Un instant, le gentilhomme de Virginie considéra sans rien dire le garçon raidi dans un garde-à-vous impeccable. Les mains nouées derrière son dos, il en fit même lentement le tour avant de revenir planter dans les siens ses yeux graves.
— Hum !… Je saisis ! Sens de l’honneur à fleur de peau, n’est-ce pas ?… Bien français !… Mais… pouvez-vous me jurer, sur ce même honneur, que ce grand désir de vous disculper devant le chef Sénéca est l’unique raison de votre demande ?
— N… on, mon Général !
— C’est bien ce que je pensais. Cessez de contempler les volets et regardez-moi, s’il vous plaît. Maintenant écoutez-moi bien : vous n’escorterez pas la princesse indienne parce que je n’ai pas envie de perdre un homme de votre valeur. Avant quinze jours certainement cette femme aura quitté Tappan sous la garde d’hommes dont je pourrai être certain qu’ils seront insensibles à son charme : un pasteur et de vieux routiers de la guerre indienne. Vous êtes beaucoup trop jeune pour ce rôle… et elle est beaucoup trop belle.
La décision de Washington était dictée par la sagesse. Pourtant, quand il fut dehors, Gilles y retrouva aggravé, le malaise qui l’avait saisi en face de la potence. Cela ne lui avait fait aucun bien de revoir Sitapanoki. Il s’était cru délivré de la fascination qu’elle avait exercée sur lui mais il s’était retrouvé devant elle aussi faible qu’un enfant. Un seul regard des grands yeux d’or avait rallumé l’incendie de son sang et maintenant il n’avait plus qu’une idée : la revoir…
Ce fut presque distraitement qu’il lut la lettre de Rochambeau. Elle était pourtant intéressante car elle constituait pour lui-même et pour Tim une manière de réhabilitation. Le chef du corps expéditionnaire français y faisait savoir à son ancien secrétaire qu’il était lavé de l’accusation d’assassinat.
Le soldat du régiment des Hussards de Lauzun connu sous le nom de Samson la Rogne a été capturé au moment où, avec la complicité de trois camarades, il tentait d’intercepter le chargement d’or peu après son départ de New-Port. Deux des malandrins ont été tués. Malheureusement ceux qui sont restés entre nos mains ont réussi à s’enfuir. Samson était l’un d’eux et nous n’avons pu le retrouver. Sachez donc que vous avez retrouvé l’estime de vos camarades, avec l’approbation de Monsieur le duc de Lauzun et qu’au jour où Dieu permettra notre retour vers la France, vous retrouverez auprès de moi la place que je n’ai jamais songé à vous retirer…
Gilles froissa la lettre entre ses doigts nerveux. Il était plus mécontent que satisfait. Certes, il était agréable de ne plus être proscrit par les siens mais il se sentait atteint dans son orgueil. Washington avait fait de lui un officier. Cependant s’il revenait dans les rangs français ce serait pour y reprendre son encrier et son porte-plume ? Eh bien, si l’Amérique voulait l’adopter, elle l’adopterait jusqu’au bout…

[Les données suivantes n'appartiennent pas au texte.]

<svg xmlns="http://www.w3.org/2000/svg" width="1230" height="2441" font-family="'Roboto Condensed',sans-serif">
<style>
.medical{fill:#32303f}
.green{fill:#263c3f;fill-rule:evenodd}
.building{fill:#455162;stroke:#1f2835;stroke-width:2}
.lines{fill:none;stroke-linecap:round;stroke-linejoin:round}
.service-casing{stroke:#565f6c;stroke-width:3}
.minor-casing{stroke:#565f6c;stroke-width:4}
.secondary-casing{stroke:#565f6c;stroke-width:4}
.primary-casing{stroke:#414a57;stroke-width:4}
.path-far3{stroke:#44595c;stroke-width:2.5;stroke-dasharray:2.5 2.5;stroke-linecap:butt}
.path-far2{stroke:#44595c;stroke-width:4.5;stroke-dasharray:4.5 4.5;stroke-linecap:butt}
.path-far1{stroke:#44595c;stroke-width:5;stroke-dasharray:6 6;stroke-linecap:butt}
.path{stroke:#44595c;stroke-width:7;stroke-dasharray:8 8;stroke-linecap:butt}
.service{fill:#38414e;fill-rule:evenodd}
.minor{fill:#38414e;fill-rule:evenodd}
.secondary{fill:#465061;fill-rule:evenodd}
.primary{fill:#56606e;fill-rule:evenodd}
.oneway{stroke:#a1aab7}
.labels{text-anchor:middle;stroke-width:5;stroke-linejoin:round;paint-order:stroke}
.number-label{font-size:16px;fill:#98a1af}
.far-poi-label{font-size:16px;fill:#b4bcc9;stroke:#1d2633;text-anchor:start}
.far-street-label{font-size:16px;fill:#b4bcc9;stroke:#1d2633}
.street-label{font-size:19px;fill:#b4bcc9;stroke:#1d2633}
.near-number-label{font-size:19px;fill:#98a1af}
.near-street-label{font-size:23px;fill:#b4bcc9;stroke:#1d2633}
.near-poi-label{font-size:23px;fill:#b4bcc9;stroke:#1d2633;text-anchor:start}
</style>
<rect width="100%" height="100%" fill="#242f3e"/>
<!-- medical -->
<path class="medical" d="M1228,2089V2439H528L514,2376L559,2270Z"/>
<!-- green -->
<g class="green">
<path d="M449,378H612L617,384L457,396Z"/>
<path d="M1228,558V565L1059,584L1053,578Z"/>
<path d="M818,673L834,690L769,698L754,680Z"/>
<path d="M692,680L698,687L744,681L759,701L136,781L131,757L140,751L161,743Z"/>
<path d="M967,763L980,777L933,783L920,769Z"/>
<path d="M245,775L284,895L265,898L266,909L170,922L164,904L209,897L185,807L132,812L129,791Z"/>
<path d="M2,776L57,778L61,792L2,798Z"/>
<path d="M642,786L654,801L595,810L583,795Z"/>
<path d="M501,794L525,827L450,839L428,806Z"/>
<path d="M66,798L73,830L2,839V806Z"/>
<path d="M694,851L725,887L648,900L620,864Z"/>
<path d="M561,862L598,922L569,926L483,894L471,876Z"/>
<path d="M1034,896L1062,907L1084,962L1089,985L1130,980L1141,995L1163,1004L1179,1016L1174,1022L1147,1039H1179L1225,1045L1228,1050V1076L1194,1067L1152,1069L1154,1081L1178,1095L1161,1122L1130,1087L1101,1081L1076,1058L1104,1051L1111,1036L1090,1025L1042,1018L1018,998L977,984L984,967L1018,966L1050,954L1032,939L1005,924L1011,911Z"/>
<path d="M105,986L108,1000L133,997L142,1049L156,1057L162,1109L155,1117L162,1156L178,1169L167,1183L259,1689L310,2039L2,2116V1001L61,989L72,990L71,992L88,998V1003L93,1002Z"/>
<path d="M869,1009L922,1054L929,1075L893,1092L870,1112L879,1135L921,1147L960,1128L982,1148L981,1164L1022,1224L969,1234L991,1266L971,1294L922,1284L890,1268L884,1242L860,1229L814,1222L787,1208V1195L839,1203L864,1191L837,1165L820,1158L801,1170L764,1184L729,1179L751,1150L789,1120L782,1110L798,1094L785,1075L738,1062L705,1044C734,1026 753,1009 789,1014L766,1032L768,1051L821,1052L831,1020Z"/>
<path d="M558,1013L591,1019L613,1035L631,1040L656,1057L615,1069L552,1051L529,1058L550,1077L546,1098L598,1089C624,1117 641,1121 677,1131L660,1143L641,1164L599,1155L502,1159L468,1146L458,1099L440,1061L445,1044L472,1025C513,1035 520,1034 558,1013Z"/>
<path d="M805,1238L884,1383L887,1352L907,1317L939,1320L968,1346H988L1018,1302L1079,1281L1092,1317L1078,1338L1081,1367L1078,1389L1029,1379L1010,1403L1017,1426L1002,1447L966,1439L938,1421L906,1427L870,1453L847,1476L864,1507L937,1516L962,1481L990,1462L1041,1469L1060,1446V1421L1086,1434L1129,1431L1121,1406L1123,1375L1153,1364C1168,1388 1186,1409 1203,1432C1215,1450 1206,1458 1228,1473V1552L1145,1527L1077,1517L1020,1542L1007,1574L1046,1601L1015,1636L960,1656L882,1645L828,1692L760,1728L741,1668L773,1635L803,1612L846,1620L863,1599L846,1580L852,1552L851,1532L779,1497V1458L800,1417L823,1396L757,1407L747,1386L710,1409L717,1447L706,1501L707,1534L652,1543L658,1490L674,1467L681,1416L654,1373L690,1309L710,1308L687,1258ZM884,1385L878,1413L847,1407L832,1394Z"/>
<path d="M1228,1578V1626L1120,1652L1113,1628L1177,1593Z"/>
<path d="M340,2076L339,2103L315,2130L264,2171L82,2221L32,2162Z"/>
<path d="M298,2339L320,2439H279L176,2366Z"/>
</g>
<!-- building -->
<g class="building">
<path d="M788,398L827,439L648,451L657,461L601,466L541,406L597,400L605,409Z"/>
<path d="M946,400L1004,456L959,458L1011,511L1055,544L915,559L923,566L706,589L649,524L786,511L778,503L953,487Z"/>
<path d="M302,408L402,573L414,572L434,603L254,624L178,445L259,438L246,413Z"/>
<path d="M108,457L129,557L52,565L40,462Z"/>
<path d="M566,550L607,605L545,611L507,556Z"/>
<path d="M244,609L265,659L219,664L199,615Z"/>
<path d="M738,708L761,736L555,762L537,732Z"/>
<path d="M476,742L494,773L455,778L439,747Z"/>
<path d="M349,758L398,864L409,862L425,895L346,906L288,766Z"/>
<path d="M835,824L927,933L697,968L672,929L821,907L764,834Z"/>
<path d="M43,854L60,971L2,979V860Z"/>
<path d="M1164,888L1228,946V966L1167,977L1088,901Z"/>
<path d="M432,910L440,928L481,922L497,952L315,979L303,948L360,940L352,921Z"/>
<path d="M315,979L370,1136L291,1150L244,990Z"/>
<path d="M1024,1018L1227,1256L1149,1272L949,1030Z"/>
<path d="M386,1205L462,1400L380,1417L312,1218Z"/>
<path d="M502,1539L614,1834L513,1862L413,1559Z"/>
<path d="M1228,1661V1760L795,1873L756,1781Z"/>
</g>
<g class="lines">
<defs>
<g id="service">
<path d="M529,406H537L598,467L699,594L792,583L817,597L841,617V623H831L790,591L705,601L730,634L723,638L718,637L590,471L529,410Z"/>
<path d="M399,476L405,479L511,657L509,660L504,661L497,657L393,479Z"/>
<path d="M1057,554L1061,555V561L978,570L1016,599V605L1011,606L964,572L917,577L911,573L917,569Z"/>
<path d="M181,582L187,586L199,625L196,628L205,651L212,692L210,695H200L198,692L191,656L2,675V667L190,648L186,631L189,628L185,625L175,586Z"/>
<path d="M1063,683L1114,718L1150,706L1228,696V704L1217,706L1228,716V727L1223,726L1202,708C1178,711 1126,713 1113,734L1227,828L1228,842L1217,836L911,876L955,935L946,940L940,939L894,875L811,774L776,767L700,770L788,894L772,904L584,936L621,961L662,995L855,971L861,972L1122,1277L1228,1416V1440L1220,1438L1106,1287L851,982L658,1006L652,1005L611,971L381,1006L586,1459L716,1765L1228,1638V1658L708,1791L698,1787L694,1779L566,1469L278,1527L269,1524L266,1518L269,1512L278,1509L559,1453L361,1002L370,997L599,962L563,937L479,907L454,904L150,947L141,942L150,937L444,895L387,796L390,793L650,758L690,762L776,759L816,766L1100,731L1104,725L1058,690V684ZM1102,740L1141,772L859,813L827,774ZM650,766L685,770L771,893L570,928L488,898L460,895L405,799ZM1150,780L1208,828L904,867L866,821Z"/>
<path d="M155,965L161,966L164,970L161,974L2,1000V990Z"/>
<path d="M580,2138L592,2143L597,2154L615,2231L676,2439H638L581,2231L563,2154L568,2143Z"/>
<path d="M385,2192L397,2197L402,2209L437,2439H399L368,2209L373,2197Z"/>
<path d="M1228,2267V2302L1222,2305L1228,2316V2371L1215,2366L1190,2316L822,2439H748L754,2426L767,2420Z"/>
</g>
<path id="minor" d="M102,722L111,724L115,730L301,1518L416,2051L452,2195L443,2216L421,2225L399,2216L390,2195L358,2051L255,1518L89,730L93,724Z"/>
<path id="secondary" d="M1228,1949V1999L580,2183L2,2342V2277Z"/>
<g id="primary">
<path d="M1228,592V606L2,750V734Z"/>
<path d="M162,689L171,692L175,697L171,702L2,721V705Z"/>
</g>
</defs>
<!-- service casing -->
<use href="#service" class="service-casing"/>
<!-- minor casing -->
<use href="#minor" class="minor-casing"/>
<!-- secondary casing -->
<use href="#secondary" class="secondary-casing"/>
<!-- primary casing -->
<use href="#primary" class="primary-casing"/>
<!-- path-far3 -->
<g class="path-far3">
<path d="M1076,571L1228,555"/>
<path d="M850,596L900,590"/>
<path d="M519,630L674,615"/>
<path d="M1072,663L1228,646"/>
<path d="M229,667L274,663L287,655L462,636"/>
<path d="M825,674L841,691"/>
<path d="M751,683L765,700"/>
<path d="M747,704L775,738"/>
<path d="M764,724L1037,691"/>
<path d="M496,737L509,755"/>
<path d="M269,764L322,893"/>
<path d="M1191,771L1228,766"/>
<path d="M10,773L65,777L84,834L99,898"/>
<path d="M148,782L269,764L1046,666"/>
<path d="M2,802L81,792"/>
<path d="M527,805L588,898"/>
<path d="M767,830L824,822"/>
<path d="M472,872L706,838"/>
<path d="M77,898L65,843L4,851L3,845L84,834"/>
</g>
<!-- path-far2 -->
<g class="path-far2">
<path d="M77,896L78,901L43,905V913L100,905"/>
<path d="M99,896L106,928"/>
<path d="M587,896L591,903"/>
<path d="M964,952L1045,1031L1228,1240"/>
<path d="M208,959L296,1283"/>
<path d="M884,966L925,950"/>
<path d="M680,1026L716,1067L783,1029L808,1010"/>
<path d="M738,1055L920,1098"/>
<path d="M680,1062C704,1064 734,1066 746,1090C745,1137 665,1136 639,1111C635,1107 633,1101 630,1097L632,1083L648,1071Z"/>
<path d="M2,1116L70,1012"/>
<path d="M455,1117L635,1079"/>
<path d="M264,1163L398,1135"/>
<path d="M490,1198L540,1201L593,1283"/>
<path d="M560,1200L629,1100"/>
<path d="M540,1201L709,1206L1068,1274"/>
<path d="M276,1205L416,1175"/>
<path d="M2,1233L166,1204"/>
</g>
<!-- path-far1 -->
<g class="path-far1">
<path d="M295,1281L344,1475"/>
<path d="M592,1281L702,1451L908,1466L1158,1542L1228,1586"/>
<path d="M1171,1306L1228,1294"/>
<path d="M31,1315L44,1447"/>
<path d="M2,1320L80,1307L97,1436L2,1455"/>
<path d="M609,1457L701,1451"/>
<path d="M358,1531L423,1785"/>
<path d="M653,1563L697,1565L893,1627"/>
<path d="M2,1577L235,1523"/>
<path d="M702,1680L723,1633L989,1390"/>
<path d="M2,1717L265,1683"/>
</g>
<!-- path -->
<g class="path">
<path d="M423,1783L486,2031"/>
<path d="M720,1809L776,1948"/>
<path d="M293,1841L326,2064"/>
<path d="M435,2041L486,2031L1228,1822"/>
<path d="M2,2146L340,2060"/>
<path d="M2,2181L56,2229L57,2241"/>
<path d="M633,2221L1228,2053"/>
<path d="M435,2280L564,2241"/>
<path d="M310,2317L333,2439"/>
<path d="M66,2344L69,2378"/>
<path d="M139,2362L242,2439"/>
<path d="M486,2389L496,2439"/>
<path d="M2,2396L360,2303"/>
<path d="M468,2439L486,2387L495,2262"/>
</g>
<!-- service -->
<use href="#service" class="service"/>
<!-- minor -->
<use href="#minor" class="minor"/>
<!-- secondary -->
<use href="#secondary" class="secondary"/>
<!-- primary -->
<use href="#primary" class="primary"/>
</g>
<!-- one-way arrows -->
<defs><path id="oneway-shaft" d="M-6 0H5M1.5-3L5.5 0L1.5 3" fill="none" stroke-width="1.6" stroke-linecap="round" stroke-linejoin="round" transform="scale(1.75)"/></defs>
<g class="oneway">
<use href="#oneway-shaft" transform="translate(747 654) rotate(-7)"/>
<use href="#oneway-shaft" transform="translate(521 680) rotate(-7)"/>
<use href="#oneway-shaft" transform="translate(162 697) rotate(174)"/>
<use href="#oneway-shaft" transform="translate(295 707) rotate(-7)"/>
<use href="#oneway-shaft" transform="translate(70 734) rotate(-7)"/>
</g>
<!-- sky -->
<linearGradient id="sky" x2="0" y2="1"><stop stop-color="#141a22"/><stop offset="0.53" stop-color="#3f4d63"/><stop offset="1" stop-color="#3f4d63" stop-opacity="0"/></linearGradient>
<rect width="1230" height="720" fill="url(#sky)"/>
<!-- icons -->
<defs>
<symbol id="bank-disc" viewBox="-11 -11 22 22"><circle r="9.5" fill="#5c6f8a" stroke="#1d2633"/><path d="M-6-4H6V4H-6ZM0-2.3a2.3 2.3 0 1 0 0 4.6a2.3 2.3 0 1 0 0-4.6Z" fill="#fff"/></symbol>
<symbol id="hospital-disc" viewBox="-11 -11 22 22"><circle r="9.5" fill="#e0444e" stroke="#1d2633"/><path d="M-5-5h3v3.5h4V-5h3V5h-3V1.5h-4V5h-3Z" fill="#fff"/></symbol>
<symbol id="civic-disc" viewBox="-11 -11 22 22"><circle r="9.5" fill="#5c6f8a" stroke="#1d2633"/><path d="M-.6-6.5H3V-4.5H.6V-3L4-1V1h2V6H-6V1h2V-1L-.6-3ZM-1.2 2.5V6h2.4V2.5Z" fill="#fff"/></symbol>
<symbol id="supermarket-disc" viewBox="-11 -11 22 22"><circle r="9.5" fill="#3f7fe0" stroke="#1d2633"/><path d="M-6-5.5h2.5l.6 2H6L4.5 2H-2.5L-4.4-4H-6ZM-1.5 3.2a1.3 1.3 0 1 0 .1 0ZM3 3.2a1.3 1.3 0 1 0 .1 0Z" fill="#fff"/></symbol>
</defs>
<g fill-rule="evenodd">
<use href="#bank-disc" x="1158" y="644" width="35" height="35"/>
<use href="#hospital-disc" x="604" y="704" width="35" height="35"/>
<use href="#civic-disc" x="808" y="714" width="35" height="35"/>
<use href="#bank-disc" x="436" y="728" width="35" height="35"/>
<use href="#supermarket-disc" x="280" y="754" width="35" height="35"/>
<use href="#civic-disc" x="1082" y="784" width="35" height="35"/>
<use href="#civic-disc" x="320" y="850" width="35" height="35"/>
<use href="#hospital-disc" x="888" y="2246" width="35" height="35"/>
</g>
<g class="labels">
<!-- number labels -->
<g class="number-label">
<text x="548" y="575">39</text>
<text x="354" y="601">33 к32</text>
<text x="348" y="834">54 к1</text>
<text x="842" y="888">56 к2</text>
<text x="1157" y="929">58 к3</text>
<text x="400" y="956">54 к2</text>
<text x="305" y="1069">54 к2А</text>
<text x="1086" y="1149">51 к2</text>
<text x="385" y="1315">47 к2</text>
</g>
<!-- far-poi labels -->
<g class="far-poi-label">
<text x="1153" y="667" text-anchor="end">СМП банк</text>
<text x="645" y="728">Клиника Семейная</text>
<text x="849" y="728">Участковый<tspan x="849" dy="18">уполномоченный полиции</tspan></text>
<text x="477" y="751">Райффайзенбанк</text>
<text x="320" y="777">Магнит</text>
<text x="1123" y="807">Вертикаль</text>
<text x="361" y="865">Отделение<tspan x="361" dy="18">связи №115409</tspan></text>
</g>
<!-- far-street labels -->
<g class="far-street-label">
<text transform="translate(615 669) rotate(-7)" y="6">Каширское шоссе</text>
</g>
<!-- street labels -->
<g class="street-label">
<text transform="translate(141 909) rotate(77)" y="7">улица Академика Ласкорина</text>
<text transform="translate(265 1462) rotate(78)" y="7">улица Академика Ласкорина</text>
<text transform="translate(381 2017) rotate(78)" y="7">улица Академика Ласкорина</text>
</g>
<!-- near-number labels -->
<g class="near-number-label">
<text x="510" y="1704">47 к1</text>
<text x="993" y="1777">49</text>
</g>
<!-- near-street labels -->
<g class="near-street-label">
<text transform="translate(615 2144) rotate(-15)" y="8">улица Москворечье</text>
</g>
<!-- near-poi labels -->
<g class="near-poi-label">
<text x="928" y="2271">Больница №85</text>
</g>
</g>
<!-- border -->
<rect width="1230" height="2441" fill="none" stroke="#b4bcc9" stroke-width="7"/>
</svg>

Au fond, ce qui lui causait le plus de plaisir dans cette lettre, c’était encore d’apprendre que Morvan avait échappé à la justice militaire. La mort de Morvan, elle appartenait à Gilles Goëlo. Personne, pas même le Roi, n’avait le droit de la lui enlever. La haine qui s’était tissée entre eux était trop vivace pour s’achever ainsi stupidement sans qu’au moins ils pussent se regarder en face !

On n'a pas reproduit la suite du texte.